I see red


If you have to associate one colour with plants, it would be green of course. That’s why we have the Greens, the greenery, how green is your valley, and so on.

But there are plenty of exceptions, including plants with red streaks, yellow flecks and some almost entirely brown or purple. You may remember I suggested a while back about the ideal plant for outer space might be black or purple.

Today I want to talk about a few red things in our lives that are coloured by plants, or plant-like things.
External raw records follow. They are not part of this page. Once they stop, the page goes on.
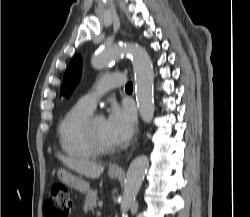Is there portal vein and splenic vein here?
I'll return each mask as SVG.
<instances>
[{"label":"portal vein and splenic vein","instance_id":"1","mask_svg":"<svg viewBox=\"0 0 250 217\" xmlns=\"http://www.w3.org/2000/svg\"><path fill=\"white\" fill-rule=\"evenodd\" d=\"M98 206H99V207H102V206H103V202H102V201H99V202H98Z\"/></svg>","mask_w":250,"mask_h":217}]
</instances>
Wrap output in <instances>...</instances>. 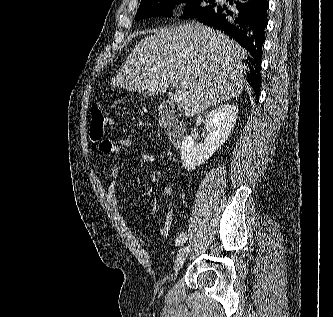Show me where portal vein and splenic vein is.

This is a topic I also covered in The Gardens, magazine of the Friends of the Gardens, but in my quest to make this blog the source of all (my) botanical wisdom I include it here as well.

A few years ago I got to (finally) see some wild pink flamingos in southern France. Flamingos are pink because they eat pink crustaceans and algae (Zoo flamingos have to be fed carotenoid supplements to keep them well flushed).

Algae, particularly seaweeds, are commonly divided up into red, green, brown and blue-green algae. There are lots of other hues, such as yellow-golden, yellow-green and so on, but those are the big four.

So you might expect the pink algae eaten by pink flamingos to be, well if not pink, red. Red they are, in colour but not classification.

The colour names for algae are common names, like ‘blue gums’ and ‘meat pies’. The trouble is that colour isn’t always a reliable identification marker. The freshwater red algae, for example, are mostly olive green or brown. The defining pigments, correlated with biochemical pathways and life cycles, are sometimes masked by other chemicals.

The pink algae behind the pink flamingo is most likely a blue-green alga (or more correctly a blue-green bacterium) called Spirulina – also a popular ingredient in some health store concoctions – or a green alga called Dunaliella – grown and harvested in salt lakes to produce B-carotene to colour margarine, among other things.

In the same vein, red snow is usually red due to a surface bloom of a green alga called Chlamydomonas. And red tides are caused by dinoflagellates, complex algal organisms unrelated to any of the four major groups described here and more often brownish in colour.

On a recent visit to the fantastic Alice Springs Desert Park, I was tantalised by a sign that said fungi play a role in the red colour of the desert sand. Fungi are more closely related to people than plants, but we often thing of them as part of the plant world and we have fungal experts working at the botanic gardens.

In any case, according to this sign, your typical quartz sand grain (like you’d find on a Sydney beach) is covered in a thin coat of iron salt in the desert due to the chemical activities of a fungus. I look forward to learning more about this, and the colour red.

Image: Extremely pink/red/orange flamingos in the Hong Kong Zoo. *This posting is from the Radio Archives (October 2008).